Tammy Faye Starlite is the stage name of Tammy Lang, an American performance artist, cabaret performer, and actress known for her stage shows that feature original characters and interpretations of famous musicians.

== Career ==
In the 1990s Lang was an actress and sketch comedian in New York City, playing one of two "wacky maids" on the long-running soap opera Guiding Light, opposite Allison Janney. She also did voice performance, appearing on the animated MTV series Downtown and as a character in Last Call, a comedic bartending simulation. In 2001 she appeared as a "gun toting moll" in the Louis C.K. movie Pootie Tang.

Her alter egos and characters were developed in "alternative comedy venues" including Lakeside Lounge and Luna Lounge in New York City.

== Characters ==

=== Originals ===

==== Tammy Faye Starlite ====
Lang's first original comedic cabaret character, Tammy Faye Starlite, is a fictional right-wing country singer. The character debuted in 1996. Her first original song was "God Has Lodged a Tenant in My Uterus", and she honed the act in New York City and in Nashville at venues including the Bluebird Cafe.

The Starlite character became known for her original songs and outrageous transgressive statements; The New York Times said the act made Lang a "downtown club star".

Tammy Faye Starlite performed with her band, the Angels of Mercy, which included various performers including Daily Show writer Eric Drysdale, and musicians including Elvis Costello and the Attractions drummer Pete Thomas, Billy Ficca from Television, and Smithereens drummer Dennis Diken.

==== Tamar ====
Tamar is a fictional Israeli pop star and the first alter ego that draws from Lang's Jewish heritage in her show titled “Yesterday, Today, and Tamar”, co-written with Rachel Lictman.

=== Tributes ===

==== Nico ====
Since 2010 Lang has been performing as Nico, the late singer, actress and member of the Velvet Underground.

Rolling Stone said, “The show mocks and honors its subject with loving regard.” The New York Times called the show "howlingly funny" and a "funny, morbidly fascinating night of theater."

Lang has said her show Nico: Underground stemmed from an appreciation of the Velvet Underground that led Lang to discover Nico's "haunting and stunning" vocals. Joe's Pub gave Lang a weekly residency to perform as Nico in May 2024.

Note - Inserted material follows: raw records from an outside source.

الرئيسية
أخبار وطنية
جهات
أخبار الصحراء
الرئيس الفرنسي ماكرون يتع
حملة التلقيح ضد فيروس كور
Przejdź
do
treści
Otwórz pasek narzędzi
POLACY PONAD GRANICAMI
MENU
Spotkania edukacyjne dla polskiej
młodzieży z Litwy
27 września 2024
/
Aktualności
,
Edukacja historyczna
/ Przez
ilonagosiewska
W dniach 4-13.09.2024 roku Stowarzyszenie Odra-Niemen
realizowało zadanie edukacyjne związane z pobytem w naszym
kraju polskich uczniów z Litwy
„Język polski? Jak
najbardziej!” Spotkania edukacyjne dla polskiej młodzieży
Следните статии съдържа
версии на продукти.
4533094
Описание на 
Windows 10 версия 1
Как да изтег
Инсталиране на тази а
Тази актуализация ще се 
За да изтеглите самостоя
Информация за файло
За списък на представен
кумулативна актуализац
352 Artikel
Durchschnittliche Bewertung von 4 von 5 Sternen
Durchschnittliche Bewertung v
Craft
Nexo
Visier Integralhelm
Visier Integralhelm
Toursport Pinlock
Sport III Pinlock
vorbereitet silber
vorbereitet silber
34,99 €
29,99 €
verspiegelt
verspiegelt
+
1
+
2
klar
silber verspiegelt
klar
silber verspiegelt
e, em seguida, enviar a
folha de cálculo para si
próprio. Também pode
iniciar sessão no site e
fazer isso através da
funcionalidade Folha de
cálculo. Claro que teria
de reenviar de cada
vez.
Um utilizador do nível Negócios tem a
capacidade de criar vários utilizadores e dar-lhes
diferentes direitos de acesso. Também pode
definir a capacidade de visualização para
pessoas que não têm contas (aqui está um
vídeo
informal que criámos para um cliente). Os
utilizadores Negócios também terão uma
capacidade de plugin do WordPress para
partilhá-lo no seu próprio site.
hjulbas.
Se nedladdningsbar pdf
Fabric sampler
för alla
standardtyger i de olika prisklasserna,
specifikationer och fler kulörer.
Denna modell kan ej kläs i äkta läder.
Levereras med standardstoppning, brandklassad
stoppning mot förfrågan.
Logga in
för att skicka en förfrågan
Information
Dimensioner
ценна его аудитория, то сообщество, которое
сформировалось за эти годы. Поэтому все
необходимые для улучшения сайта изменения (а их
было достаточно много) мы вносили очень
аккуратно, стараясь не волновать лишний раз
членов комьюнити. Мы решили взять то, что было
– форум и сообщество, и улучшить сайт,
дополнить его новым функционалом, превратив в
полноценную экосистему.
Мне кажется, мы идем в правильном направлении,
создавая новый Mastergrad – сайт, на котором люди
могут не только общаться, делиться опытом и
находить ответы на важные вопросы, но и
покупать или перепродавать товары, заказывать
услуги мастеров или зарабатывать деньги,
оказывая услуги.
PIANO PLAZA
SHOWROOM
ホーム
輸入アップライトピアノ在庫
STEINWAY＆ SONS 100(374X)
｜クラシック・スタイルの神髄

==== Marianne Faithfull ====
Lang gave tribute to Marianne Faithfull, late musician and actress well known for her association with The Rolling Stones. Along with her one-woman shows that salute Faithfull, in December 2023, Lang was one of 25 artists on a Marianne Faithfull tribute album which was produced to help raise money for Faithfull's medical expenses relating to long COVID.

==== Blondie; Rolling Stones/Mick Jagger ====
Lang has been a member of the all-girl New York band The Pretty Babies, a tribute to Blondie. They performed the entire Parallel Lines album in March 2025 at Joe's Pub.

She got into The Rolling Stones while in high school in the 1980s, and has described the band as "my gateway drug." She began performing her Mick Jagger persona in New York City in a Stones cover band called The Mike Hunt Band. Lang has more recently performed several cabaret series of Stones tributes, with each show devoted to songs from a particular album, and a band that has included violinist/actor Eszter Balint. Lang has also been known to perform albums in their entirety, and in December 2024 she performed the entire Beggars Banquet album to benefit NJArts.net. Lang describes her version of Jagger as "just a really bad accent and being really bitchy, and jumping around."

== Personal life ==
Lang is originally from New York City and now resides in Hoboken, New Jersey with her husband, guitarist Keith Hartel.